Copy out the entries below exactly as they stand, but only from the line containing "Banken kigger på" through the line containing "beslutning, gør brug".

* [EXTRACTED RECORDS]:
========================================
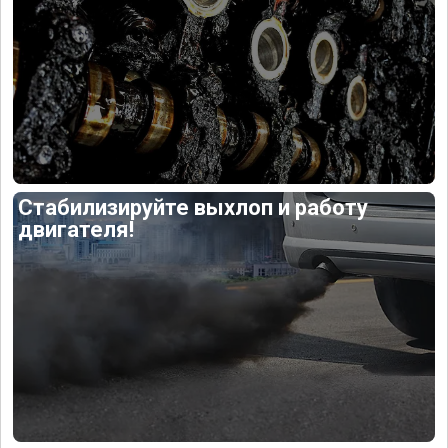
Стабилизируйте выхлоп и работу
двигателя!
========================================
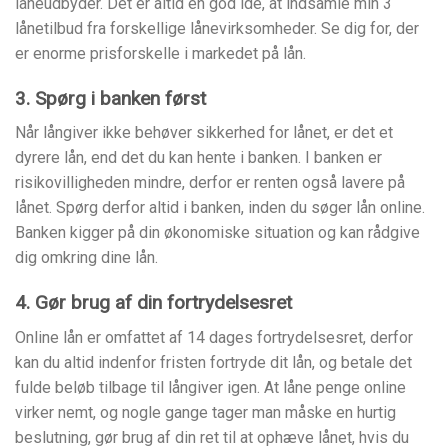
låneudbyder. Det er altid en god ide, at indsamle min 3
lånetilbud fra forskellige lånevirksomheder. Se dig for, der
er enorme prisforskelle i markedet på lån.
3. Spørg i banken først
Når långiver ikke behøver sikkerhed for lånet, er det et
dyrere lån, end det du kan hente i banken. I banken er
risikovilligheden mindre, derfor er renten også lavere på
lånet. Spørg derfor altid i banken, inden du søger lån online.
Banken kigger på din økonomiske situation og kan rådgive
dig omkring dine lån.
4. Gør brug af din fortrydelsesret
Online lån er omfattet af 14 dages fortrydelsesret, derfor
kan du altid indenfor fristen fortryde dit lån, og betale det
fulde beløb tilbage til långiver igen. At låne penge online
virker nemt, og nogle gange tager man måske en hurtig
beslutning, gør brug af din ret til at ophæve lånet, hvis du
========================================
* [EXERCISE ANSWER]:
Banken kigger på din økonomiske situation og kan rådgive
dig omkring dine lån.
4. Gør brug af din fortrydelsesret
Online lån er omfattet af 14 dages fortrydelsesret, derfor
kan du altid indenfor fristen fortryde dit lån, og betale det
fulde beløb tilbage til långiver igen. At låne penge online
virker nemt, og nogle gange tager man måske en hurtig
beslutning, gør brug af din ret til at ophæve lånet, hvis du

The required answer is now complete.